By Peter Foster
The news that Bernard Kerik, former New York police commissioner and 9/11 hero, has been jailed for four years for tax fraud brings back memories of a terrifying day back in June 2003. That was when I had the misfortune to spend a morning with him in Baghdad, where he was head of the nascent Iraqi interior ministry and the man in charge of putting Iraq’s police force back on its feet.
He was out sacking – he said “terminating” – a senior Iraqi police officer as part of the disastrous De-ba’athification strategy which sped Iraq’s descent into chaos. Mr Kerik was a standing joke among Coalition officials in Baghdad: he was known in the marble corridors of Sadaam’s former Republican Palace as the “Burning Carrot”.
A buffoon with almost no organizational skills, he postured around the palace while men with buckets and spades rebuilt Baghdad’s police stations, at a time when every citizen in the city was crying out for better security.

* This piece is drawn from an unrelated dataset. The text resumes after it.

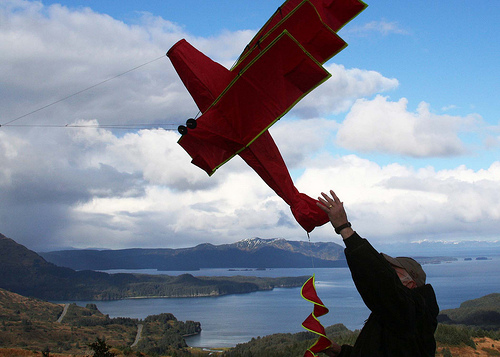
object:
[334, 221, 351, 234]
bracelet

They needed bulldozers, not buckets.
He was manifestly ill-equipped for the job, a political appointee who became a beacon of the hubris and incompetence that characterized the post-conflict handling of the Iraq invasion. Whether the war was illegal or not, what was certainly criminal was the handling of the aftermath of the conflict. I say this not with the benefit of hindsight, since we reported in The Telegraph at the time that everyone in Baghdad was painfully aware of the unfolding disaster.
In the words of a very senior British official I quoted in a front page article of the time (June 17, 2003), the Iraq reconstruction effort suffered from “a complete absence of strategic direction” and was “in chaos”. Mr Kerik, who astonishingly nearly became chief of Homeland Security the following year, was at the forefront of the madness.
It is at least to the credit of the US vetting system that he didn’t get the job, as I’ve absolutely no doubt about it. America is a safer place without him.